Multi-view scene photographs:
***

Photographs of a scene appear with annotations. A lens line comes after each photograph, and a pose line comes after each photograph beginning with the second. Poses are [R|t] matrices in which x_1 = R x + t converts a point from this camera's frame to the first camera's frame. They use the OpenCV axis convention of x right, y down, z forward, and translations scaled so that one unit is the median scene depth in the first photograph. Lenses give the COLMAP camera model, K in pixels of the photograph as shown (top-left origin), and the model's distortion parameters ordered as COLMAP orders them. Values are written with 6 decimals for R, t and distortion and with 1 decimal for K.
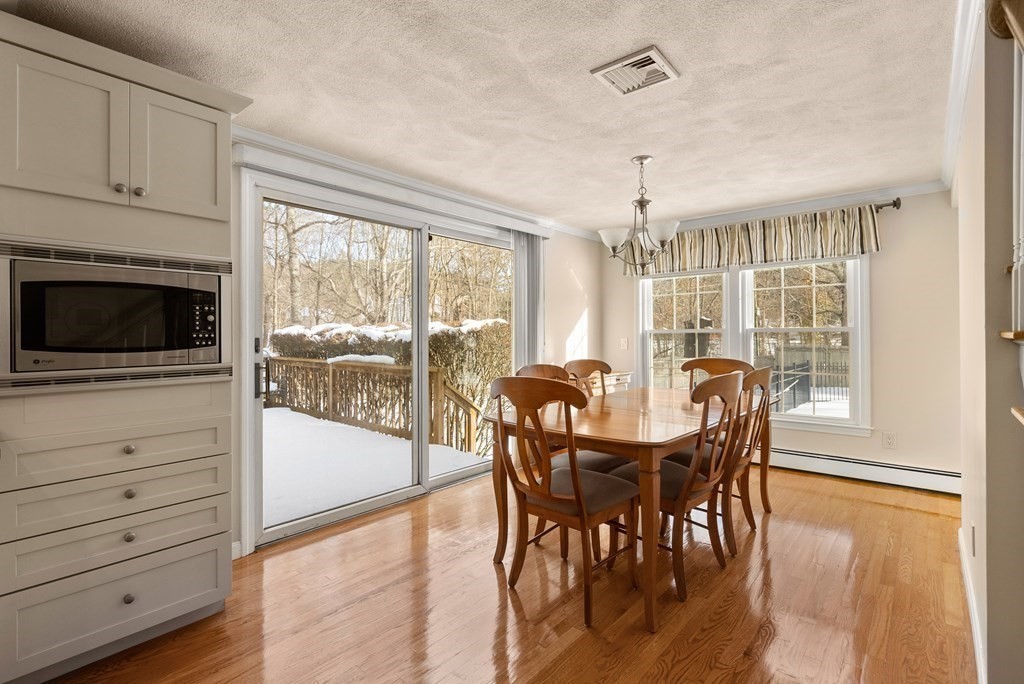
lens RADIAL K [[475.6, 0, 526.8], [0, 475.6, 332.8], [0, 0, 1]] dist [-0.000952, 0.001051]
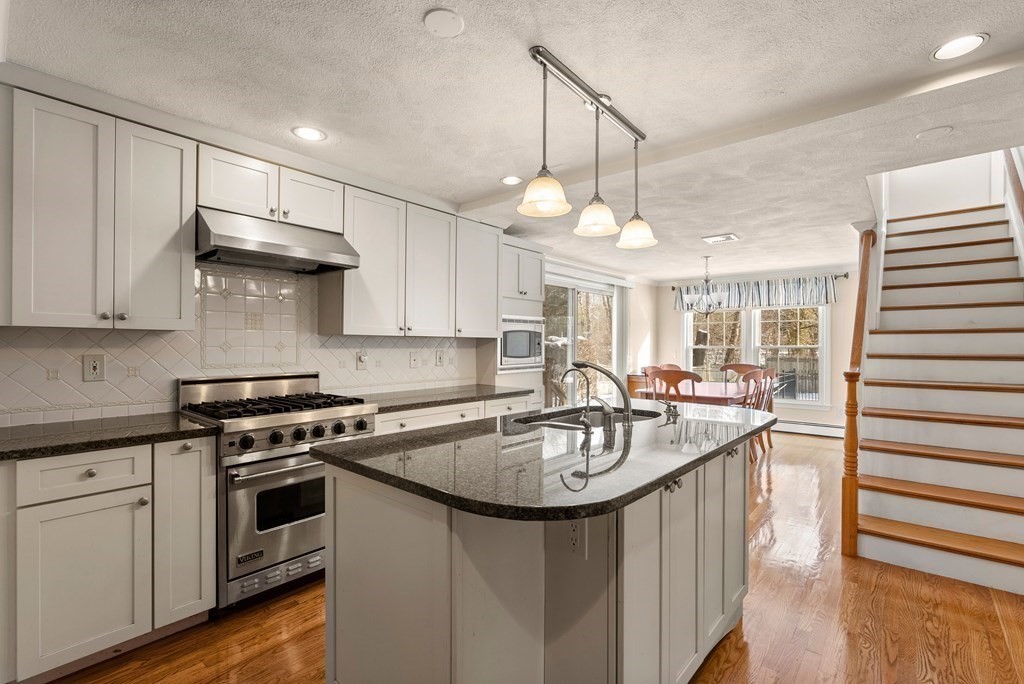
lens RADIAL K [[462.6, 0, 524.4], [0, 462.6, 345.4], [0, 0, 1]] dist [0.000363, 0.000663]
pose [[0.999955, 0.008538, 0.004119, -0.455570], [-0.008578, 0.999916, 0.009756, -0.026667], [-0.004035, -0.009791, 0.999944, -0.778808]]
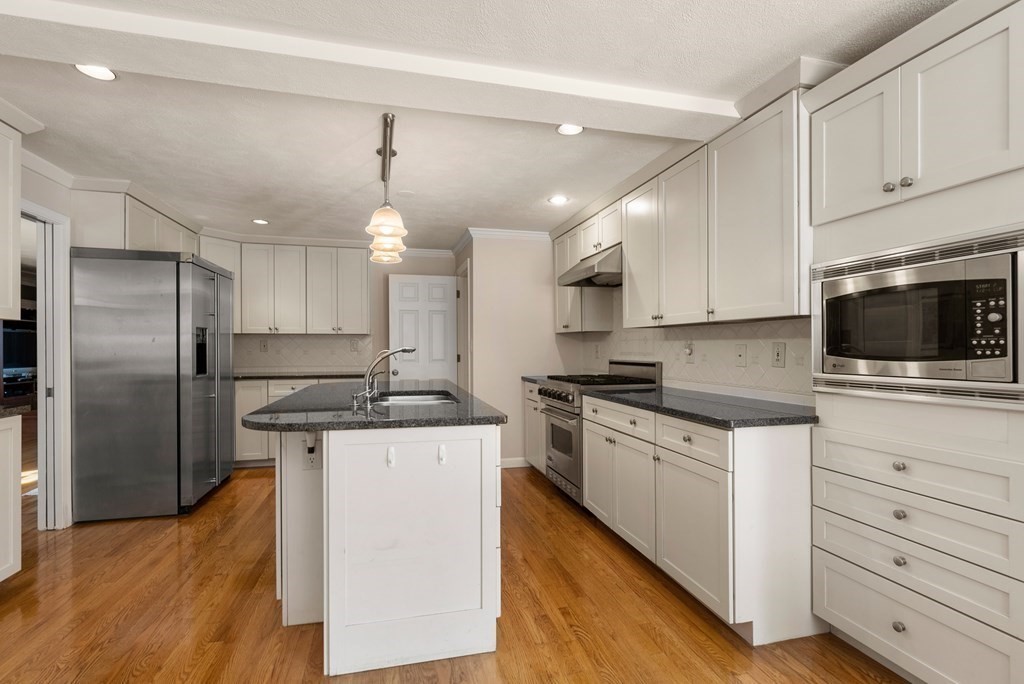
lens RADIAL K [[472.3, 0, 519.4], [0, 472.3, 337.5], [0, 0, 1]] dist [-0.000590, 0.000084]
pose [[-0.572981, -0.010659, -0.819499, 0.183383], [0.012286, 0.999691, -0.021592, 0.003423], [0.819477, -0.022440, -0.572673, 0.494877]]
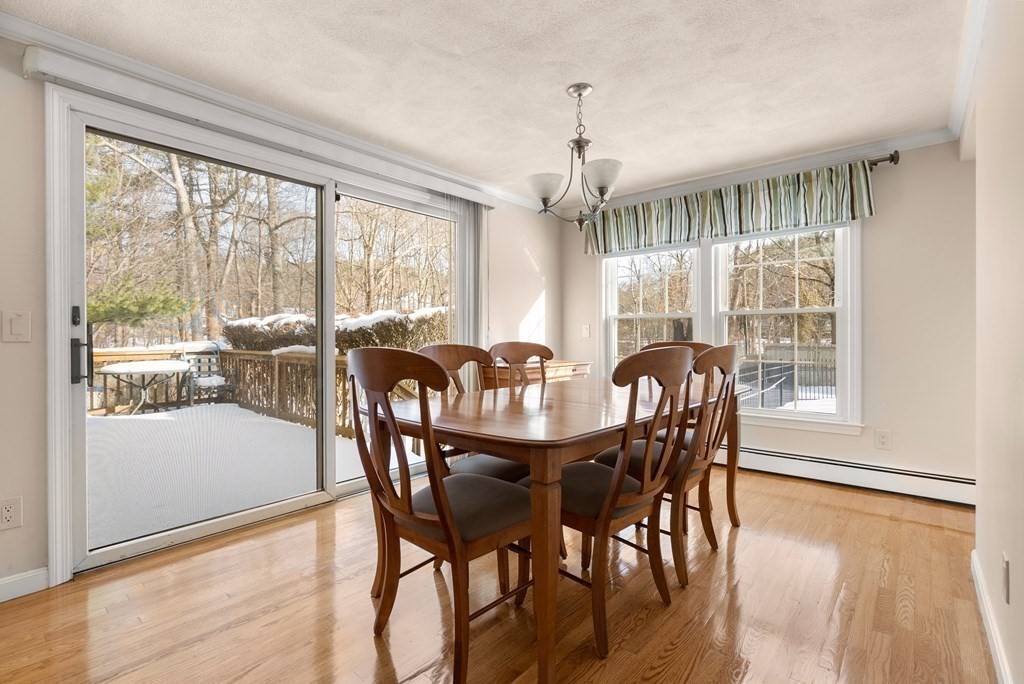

***

Required work: Find every line in the listing above that contains the word "pose", and copy each of those lines in full.

Task solution:
Photographs of a scene appear with annotations. A lens line comes after each photograph, and a pose line comes after each photograph beginning with the second. Poses are [R|t] matrices in which x_1 = R x + t converts a point from this camera's frame to the first camera's frame. They use the OpenCV axis convention of x right, y down, z forward, and translations scaled so that one unit is the median scene depth in the first photograph. Lenses give the COLMAP camera model, K in pixels of the photograph as shown (top-left origin), and the model's distortion parameters ordered as COLMAP orders them. Values are written with 6 decimals for R, t and distortion and with 1 decimal for K.
pose [[0.999955, 0.008538, 0.004119, -0.455570], [-0.008578, 0.999916, 0.009756, -0.026667], [-0.004035, -0.009791, 0.999944, -0.778808]]
pose [[-0.572981, -0.010659, -0.819499, 0.183383], [0.012286, 0.999691, -0.021592, 0.003423], [0.819477, -0.022440, -0.572673, 0.494877]]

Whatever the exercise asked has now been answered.